Absolute pixel coordinate data
++++++++++
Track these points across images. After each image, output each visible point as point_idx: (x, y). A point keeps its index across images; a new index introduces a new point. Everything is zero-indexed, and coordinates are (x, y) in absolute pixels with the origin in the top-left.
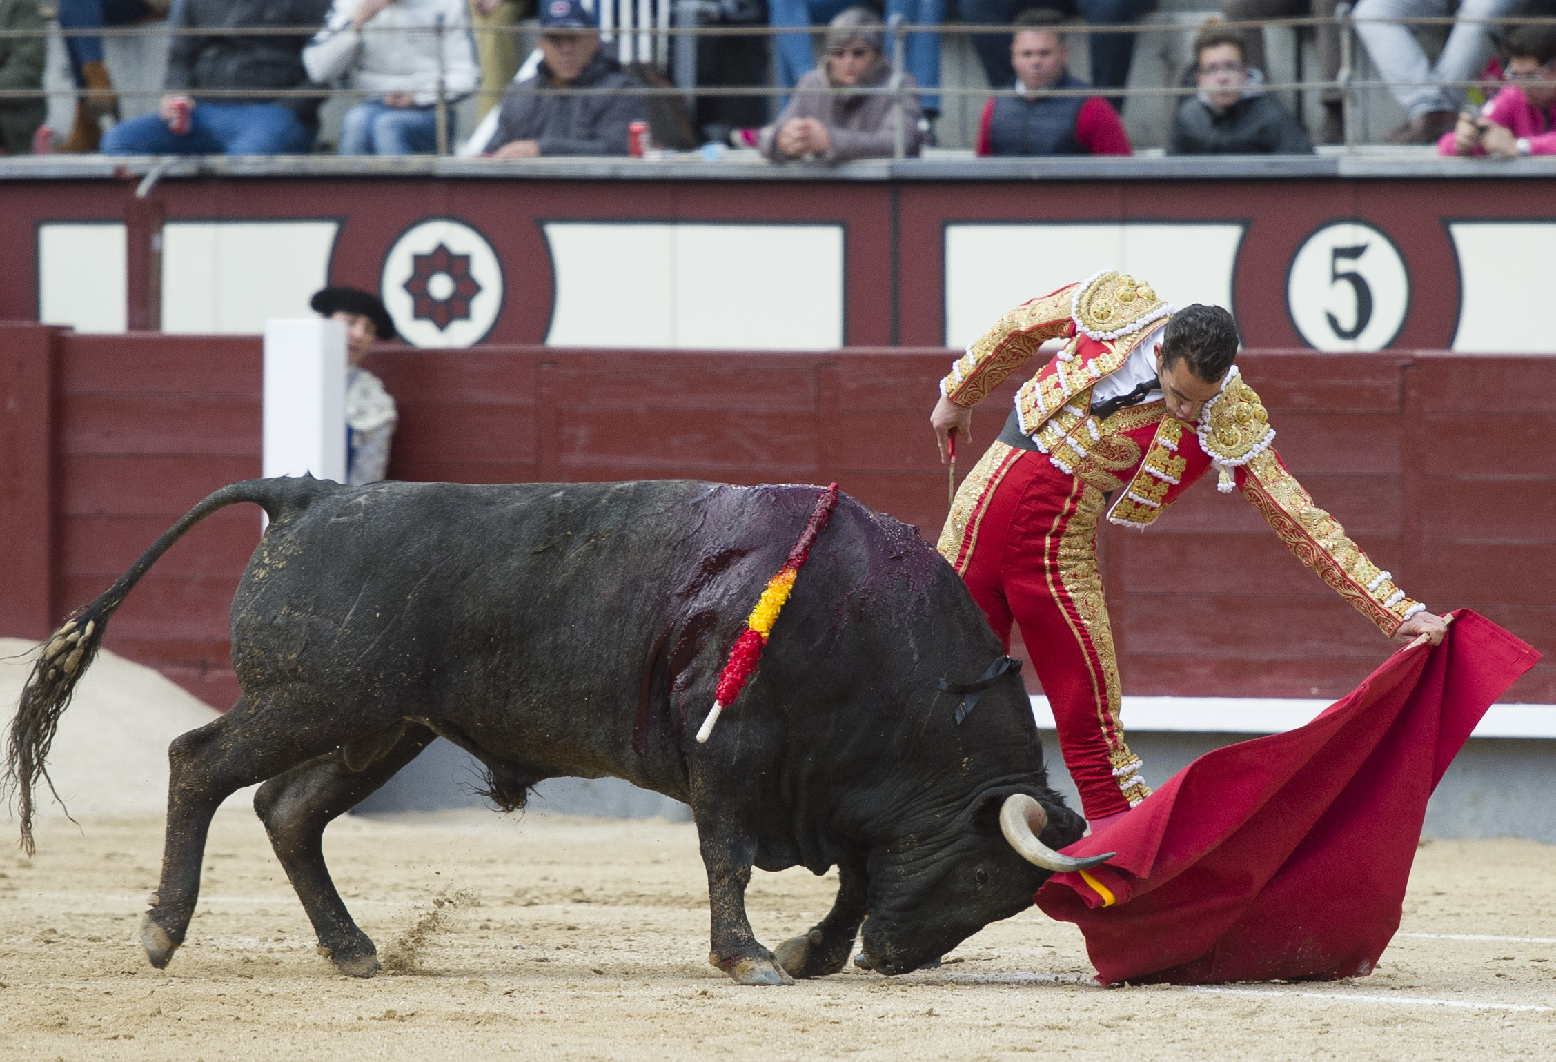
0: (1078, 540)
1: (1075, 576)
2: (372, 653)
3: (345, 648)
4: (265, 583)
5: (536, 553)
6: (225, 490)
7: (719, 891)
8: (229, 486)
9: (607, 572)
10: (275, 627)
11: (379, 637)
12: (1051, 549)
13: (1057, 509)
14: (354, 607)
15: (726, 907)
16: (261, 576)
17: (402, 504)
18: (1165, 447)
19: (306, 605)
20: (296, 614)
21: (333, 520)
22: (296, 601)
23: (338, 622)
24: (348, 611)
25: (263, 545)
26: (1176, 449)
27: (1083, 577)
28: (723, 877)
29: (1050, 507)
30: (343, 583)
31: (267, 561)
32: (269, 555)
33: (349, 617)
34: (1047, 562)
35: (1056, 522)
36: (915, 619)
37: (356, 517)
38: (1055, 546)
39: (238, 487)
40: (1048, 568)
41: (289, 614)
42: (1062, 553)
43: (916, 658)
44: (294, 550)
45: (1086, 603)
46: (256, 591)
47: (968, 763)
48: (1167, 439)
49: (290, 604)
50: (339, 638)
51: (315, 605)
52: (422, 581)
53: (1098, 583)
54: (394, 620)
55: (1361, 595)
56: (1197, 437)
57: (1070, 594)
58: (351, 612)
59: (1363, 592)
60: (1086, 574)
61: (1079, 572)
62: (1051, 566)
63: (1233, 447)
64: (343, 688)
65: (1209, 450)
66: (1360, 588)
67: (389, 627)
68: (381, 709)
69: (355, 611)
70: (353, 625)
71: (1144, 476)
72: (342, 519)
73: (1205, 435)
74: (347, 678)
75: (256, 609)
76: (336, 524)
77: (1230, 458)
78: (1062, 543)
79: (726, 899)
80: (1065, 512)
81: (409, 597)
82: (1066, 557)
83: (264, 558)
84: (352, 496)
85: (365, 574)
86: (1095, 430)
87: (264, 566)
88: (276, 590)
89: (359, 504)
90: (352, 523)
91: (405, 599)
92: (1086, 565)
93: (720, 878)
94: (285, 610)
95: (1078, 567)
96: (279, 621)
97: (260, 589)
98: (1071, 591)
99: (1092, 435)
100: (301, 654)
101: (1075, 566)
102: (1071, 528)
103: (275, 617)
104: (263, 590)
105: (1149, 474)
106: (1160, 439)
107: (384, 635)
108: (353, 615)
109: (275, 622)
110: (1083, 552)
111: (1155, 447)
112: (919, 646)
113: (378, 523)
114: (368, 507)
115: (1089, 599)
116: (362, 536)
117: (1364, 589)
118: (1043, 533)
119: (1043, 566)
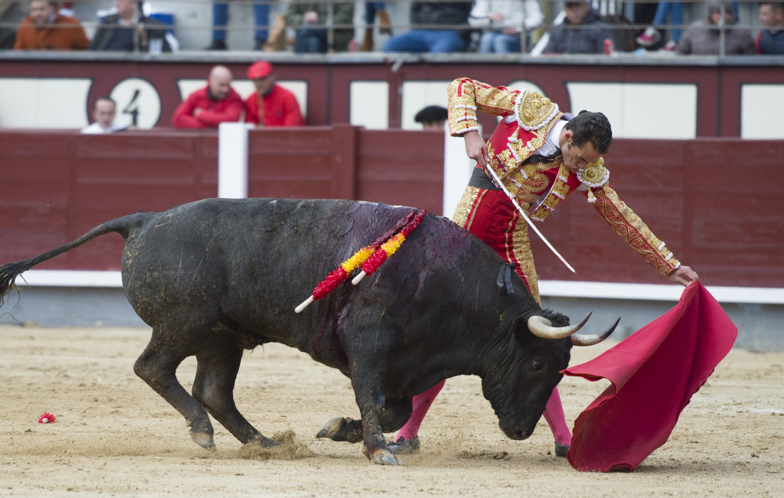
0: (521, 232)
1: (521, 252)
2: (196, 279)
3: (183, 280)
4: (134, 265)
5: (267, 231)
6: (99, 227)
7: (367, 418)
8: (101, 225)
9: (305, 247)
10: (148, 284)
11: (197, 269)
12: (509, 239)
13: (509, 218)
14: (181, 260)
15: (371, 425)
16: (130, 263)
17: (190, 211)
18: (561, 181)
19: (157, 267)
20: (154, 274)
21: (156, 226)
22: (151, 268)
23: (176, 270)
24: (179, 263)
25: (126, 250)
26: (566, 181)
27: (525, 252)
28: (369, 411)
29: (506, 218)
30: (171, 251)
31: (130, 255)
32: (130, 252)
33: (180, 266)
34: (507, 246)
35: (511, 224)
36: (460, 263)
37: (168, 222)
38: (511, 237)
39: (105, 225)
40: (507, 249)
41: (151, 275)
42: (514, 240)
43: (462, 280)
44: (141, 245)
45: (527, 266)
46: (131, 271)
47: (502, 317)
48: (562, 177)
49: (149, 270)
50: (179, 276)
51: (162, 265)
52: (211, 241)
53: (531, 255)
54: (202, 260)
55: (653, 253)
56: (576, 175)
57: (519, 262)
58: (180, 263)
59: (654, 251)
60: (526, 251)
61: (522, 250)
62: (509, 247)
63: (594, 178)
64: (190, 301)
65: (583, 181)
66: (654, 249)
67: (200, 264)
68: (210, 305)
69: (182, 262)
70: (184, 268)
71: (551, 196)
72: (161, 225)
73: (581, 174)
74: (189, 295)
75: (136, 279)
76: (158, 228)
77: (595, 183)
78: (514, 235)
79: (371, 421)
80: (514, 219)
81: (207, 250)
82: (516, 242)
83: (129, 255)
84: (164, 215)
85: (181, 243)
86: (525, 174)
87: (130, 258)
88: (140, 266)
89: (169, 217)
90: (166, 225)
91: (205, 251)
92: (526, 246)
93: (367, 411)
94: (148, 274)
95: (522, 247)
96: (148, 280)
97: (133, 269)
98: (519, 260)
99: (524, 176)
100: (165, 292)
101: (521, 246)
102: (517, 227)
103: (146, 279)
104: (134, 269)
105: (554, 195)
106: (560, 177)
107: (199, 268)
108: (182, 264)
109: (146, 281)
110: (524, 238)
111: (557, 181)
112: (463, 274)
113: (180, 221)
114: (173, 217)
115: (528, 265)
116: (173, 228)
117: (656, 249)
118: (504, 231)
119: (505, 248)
++++++++++
- **TASK**: Could you restate, word for word, the lines above from the one with "90: (352, 523)" to the one with "118: (1043, 533)", both included?

- **EXPECTED ANSWER**:
90: (352, 523)
91: (405, 599)
92: (1086, 565)
93: (720, 878)
94: (285, 610)
95: (1078, 567)
96: (279, 621)
97: (260, 589)
98: (1071, 591)
99: (1092, 435)
100: (301, 654)
101: (1075, 566)
102: (1071, 528)
103: (275, 617)
104: (263, 590)
105: (1149, 474)
106: (1160, 439)
107: (384, 635)
108: (353, 615)
109: (275, 622)
110: (1083, 552)
111: (1155, 447)
112: (919, 646)
113: (378, 523)
114: (368, 507)
115: (1089, 599)
116: (362, 536)
117: (1364, 589)
118: (1043, 533)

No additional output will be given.